Mitt Romney sank his 2012 campaign by speaking the truth: that 47 percent of Americans paid no federal income tax, were dependent on government programs and therefore unlikely to support his call for lower taxes.
This boilerplate statement of an obvious truth generated weeks of relentless coverage from Democratic operatives with bylines, who used it to “otherize” Romney as an un-American snob.
Four years later, Hillary Clinton smeared half of Donald Trump’s supporters with false statements fueled by venomous ignorance. At a fundraiser (of course) she separated Trump’s supporters into two baskets. On one side of her chilling ledger is the “basket of deplorables.” These American citizens are “racist, sexist, homophobic, xenophobic, Islamophobic – you name it.” They are, she added, “irredeemable.”
That’s not very Christian, Jewish, Muslim, Buddhist or even atheistic.
Let that sink in. Ponder what policies she might pursue toward them as president – or toward the large number of “irredeemable” Democrats who also hold “deplorable” views.
She didn’t label the other “basket” but helpless losers captures her views of the lost souls who support Trump because they no longer want to “see their jobs disappear, lose a kid to heroin, feel like they’re in a dead end.”
Put aside the larger question of why so many Americans, not just Republicans, but African-Americans marching in the streets of Charlotte and other cities feel so hopeless after seven years of Obama’s presidency. Put aside the question of how her continuation of his policies could possibly turn things around.
Consider instead what these comments say about how Clinton views the people she wants to lead.
Trump has been pilloried by the press for presenting a dark vision of America. In fact, he is simply sounding the call for change trumpeted by every challenger. And, simply as a matter of rhetoric, he holds out the promise – however questionable – that our problems can be fixed through new policies.
Clinton, by contrast, is not condemning the state of our laws, but our souls. And, if Trump’s comments about some illegal immigrants and Syrian refugees were beyond the pale, how do we describe Clinton’s harsh dismissal of so many Americans? Has any other major candidate for the presidency shown such contempt?
Even more troubling – if that’s possible – is that she is not an outlier. She is echoing, for example, the views of prominent religious leaders and academics in North Carolina who routinely describe Republicans as evil racists intent on reimposing Jim Crow.

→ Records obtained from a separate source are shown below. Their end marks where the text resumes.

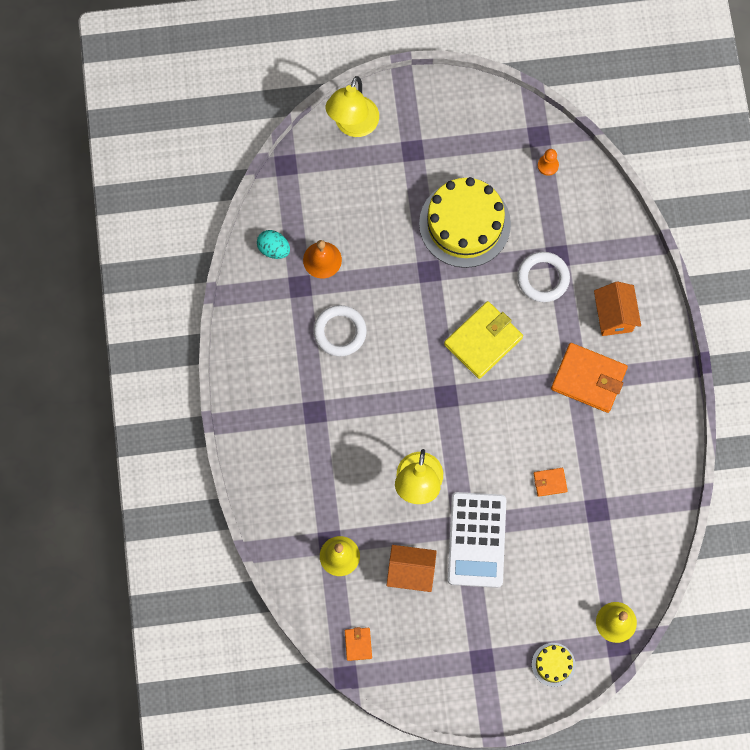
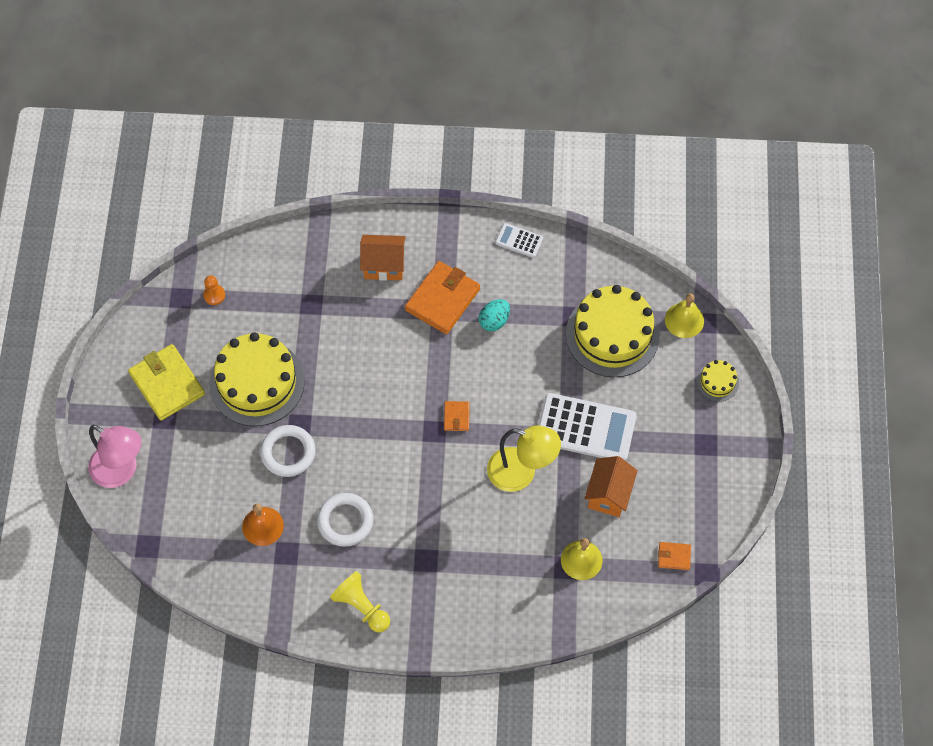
camera: 80 degrees left, 10 degrees down
turquoise egg [257,230,290,259] -> turquoise egg moved to [479,299,510,331]
yellow lamp [326,76,379,137] -> pink lamp [88,425,141,488]
yellow wallet [444,301,523,379] -> yellow wallet moved to [128,344,205,421]
white ring [517,252,570,302] -> white ring moved to [260,425,316,477]
orange wallet [533,468,568,497] -> orange wallet moved to [444,401,470,431]
none -> yellow pawn [330,571,390,632]
none -> white calculator [495,223,543,258]
none -> yellow cake [566,285,660,377]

Her views are echoed by journalists who blithely compare Gov. Pat McCrory to George Wallace and Trump to Hitler.
With shocking brazenness and profound cognitive dissonance, these same people – who slice and dice the electorate into ethnic and racial categories – then claim that Trump and the Republicans are divisive.
When I look around, I don’t see Hillary’s America. I do not see, as she now claims, a 50/50 race between love and hate.
I see a nation that has struggled to dismantle the barriers that have prevented every citizen from enjoying the blessings of liberty. We are not there yet. But, as President Obama has repeatedly said, we have made tremendous strides during the last half century. To pretend otherwise is to spew poison for partisan advantage.
I see a nation of flawed human beings in a world ever riven by tribalism that has tried and succeeded better than most to create an inclusive society.
I see our largely peaceful debates about contentious issues as a sharp rebuke to the religious and ethnic violence and anger roiling Africa, the Middle East and Europe.
America is not defined by hate.
We have many pressing problems including a soaring national debt, an economy that has not adjusted to changes wrought by globalism and technology, and poor leadership at almost every level of government.
For all of our challenges, we remain an exceptional land of redemption. We remain the nation others dream of coming to for hope and acceptance. We do not greet them with jackbooted thugs. We offer them opportunity.
As we have been since our founding, Americans are an imperfect people in an imperfect world. We are a good people who hold fast to the idea that we are a shining city on a hill and humanity’s best hope.